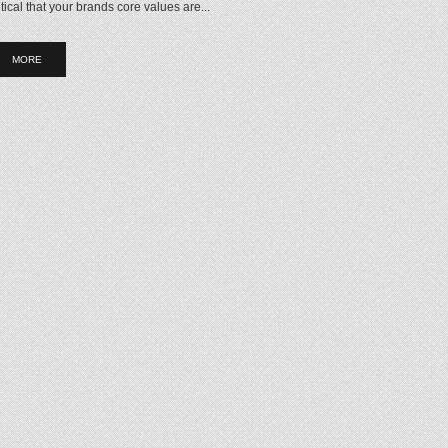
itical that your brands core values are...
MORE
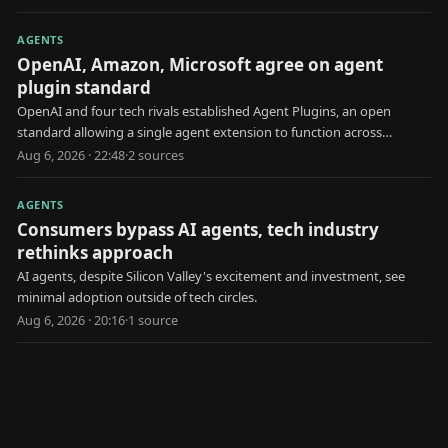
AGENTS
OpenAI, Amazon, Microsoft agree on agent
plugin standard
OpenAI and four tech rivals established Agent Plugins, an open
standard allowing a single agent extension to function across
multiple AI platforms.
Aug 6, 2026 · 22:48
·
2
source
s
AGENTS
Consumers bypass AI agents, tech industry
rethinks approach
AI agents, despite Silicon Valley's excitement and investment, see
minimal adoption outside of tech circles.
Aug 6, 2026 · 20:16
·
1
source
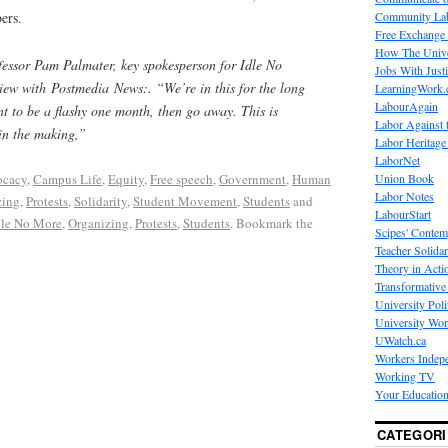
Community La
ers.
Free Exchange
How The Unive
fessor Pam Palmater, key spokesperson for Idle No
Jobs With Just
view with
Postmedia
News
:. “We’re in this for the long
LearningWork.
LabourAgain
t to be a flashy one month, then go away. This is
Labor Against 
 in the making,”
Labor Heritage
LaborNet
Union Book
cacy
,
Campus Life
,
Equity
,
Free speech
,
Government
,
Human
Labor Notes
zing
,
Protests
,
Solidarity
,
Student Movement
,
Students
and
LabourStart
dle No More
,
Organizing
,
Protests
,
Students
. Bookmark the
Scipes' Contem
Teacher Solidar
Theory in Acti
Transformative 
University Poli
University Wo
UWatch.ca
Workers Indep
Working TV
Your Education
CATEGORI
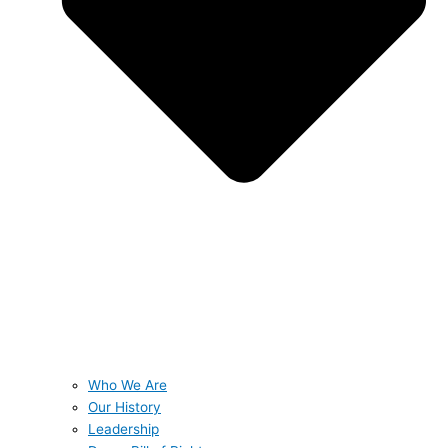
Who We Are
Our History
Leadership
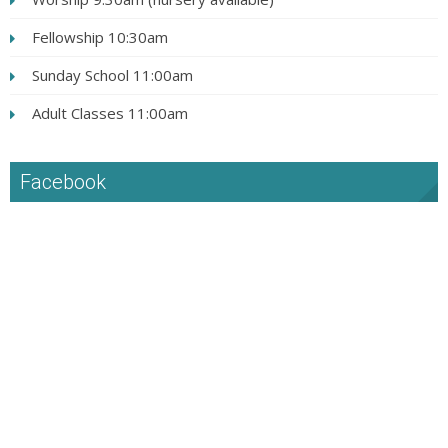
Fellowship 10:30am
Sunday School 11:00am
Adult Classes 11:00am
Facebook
* * *
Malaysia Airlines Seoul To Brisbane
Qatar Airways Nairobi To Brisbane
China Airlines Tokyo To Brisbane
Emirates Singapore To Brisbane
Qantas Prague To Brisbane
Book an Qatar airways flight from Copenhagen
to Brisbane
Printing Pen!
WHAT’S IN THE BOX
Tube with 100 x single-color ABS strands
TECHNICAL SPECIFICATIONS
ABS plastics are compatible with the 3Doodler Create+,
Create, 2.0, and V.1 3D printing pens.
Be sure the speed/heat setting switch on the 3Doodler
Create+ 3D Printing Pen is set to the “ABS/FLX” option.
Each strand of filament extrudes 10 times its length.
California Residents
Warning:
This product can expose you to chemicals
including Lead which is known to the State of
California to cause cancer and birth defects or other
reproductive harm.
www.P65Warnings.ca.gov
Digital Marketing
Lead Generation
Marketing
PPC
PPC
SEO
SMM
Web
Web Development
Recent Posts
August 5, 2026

### TO DO
Look above for the line with "itical that your brands core values are..." and the line with "AI agents, despite". Output those two and everything between them exactly, pictures excluded.

### SOLUTION FOR THIS PROBLEM
itical that your brands core values are...
MORE
AGENTS
OpenAI, Amazon, Microsoft agree on agent
plugin standard
OpenAI and four tech rivals established Agent Plugins, an open
standard allowing a single agent extension to function across
multiple AI platforms.
Aug 6, 2026 · 22:48
·
2
source
s
AGENTS
Consumers bypass AI agents, tech industry
rethinks approach
AI agents, despite Silicon Valley's excitement and investment, see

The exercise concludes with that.